Reproduce, without any change, the lines of the records starting at the first line and ending at the line that contains "clapet anti-égoutte", including both of those lines.
──────── Data section
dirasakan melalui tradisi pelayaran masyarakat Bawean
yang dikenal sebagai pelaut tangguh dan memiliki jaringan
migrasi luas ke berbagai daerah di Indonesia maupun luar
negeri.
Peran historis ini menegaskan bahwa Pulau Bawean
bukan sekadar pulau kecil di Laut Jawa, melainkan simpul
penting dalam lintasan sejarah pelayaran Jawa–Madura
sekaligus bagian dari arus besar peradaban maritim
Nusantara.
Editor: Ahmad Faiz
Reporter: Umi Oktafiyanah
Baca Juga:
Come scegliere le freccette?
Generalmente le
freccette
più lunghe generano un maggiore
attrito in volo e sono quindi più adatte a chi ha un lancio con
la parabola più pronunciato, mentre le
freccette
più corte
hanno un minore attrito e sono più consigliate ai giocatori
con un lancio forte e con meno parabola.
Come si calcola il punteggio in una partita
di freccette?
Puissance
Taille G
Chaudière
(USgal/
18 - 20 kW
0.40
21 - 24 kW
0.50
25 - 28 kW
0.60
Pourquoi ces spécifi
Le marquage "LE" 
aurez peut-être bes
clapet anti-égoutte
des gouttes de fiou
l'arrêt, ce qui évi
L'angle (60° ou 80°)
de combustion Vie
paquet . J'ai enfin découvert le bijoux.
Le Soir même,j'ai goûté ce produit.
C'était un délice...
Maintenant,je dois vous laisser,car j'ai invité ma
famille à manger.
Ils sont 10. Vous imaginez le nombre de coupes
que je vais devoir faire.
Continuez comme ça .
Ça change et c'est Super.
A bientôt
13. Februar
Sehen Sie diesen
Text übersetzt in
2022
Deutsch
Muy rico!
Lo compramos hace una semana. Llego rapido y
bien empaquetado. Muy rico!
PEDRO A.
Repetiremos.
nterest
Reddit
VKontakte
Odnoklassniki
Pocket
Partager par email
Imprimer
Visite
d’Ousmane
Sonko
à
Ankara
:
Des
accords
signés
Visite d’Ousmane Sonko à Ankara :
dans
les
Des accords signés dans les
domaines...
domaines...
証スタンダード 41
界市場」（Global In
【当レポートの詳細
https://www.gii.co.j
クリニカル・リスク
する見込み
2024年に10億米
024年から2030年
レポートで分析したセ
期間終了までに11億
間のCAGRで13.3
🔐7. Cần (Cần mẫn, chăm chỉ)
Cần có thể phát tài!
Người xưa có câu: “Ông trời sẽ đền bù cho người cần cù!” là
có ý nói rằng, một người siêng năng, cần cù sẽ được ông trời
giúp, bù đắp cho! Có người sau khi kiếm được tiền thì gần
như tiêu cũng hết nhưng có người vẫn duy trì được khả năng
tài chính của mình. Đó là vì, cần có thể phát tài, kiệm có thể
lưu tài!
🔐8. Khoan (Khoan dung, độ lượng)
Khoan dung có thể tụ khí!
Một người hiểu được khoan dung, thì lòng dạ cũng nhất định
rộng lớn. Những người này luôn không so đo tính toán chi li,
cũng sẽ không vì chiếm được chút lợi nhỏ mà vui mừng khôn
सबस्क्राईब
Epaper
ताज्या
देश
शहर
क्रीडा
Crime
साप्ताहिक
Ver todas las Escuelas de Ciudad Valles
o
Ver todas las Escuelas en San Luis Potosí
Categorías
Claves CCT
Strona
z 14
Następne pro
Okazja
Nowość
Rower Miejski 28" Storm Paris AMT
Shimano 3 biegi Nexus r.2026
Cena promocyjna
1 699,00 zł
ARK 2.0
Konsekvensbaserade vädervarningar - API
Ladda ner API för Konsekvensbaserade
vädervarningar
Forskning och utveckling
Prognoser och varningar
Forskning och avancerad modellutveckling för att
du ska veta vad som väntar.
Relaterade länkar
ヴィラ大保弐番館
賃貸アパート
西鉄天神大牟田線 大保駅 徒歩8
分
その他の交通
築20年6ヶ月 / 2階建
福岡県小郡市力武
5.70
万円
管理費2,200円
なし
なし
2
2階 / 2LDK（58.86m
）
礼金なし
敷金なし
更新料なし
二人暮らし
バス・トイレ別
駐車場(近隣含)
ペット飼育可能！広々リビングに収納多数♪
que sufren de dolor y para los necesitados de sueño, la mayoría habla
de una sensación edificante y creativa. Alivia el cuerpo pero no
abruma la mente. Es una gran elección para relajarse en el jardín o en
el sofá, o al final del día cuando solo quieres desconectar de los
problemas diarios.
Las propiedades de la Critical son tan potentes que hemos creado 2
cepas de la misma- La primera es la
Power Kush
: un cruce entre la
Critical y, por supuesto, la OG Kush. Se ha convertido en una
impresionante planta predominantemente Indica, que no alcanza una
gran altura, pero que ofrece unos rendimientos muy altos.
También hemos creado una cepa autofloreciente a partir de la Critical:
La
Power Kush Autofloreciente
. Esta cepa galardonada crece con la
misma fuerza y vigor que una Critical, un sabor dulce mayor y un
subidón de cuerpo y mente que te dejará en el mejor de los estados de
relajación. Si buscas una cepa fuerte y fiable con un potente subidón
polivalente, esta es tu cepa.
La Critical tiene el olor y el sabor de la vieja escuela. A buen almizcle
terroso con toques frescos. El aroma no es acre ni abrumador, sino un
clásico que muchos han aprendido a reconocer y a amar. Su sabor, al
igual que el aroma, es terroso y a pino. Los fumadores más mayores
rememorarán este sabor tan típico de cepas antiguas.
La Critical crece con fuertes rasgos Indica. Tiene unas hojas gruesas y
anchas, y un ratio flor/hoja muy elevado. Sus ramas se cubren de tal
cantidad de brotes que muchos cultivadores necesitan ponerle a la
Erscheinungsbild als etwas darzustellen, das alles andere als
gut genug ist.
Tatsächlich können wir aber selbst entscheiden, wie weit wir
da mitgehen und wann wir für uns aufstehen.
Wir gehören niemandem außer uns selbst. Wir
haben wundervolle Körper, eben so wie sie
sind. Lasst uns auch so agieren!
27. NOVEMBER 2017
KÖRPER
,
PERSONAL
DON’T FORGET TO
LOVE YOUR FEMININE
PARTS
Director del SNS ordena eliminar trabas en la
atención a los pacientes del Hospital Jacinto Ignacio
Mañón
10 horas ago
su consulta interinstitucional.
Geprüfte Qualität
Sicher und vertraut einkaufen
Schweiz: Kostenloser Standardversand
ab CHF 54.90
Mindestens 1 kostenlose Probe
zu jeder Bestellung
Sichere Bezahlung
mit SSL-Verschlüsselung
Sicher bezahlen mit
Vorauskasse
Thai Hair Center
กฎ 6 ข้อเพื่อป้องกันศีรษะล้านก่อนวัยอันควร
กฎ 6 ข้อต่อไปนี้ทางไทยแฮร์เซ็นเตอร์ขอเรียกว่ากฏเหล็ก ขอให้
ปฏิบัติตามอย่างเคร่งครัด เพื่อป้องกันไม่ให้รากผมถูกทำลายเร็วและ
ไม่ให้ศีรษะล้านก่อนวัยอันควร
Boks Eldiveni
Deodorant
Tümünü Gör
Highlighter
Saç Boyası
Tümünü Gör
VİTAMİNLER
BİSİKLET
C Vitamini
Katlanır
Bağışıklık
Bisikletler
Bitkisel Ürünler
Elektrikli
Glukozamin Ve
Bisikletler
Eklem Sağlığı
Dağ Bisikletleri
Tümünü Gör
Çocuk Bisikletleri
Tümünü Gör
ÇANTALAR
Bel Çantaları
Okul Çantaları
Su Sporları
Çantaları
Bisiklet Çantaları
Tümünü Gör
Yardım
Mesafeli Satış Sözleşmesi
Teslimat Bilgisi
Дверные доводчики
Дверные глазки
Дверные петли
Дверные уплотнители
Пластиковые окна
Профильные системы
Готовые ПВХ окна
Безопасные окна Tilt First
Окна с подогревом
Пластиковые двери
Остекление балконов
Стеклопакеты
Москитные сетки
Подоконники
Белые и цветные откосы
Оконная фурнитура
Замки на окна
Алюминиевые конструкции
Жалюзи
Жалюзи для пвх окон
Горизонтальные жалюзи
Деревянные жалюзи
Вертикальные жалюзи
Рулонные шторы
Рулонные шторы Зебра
────────────────
Response>
dirasakan melalui tradisi pelayaran masyarakat Bawean
yang dikenal sebagai pelaut tangguh dan memiliki jaringan
migrasi luas ke berbagai daerah di Indonesia maupun luar
negeri.
Peran historis ini menegaskan bahwa Pulau Bawean
bukan sekadar pulau kecil di Laut Jawa, melainkan simpul
penting dalam lintasan sejarah pelayaran Jawa–Madura
sekaligus bagian dari arus besar peradaban maritim
Nusantara.
Editor: Ahmad Faiz
Reporter: Umi Oktafiyanah
Baca Juga:
Come scegliere le freccette?
Generalmente le
freccette
più lunghe generano un maggiore
attrito in volo e sono quindi più adatte a chi ha un lancio con
la parabola più pronunciato, mentre le
freccette
più corte
hanno un minore attrito e sono più consigliate ai giocatori
con un lancio forte e con meno parabola.
Come si calcola il punteggio in una partita
di freccette?
Puissance
Taille G
Chaudière
(USgal/
18 - 20 kW
0.40
21 - 24 kW
0.50
25 - 28 kW
0.60
Pourquoi ces spécifi
Le marquage "LE" 
aurez peut-être bes
clapet anti-égoutte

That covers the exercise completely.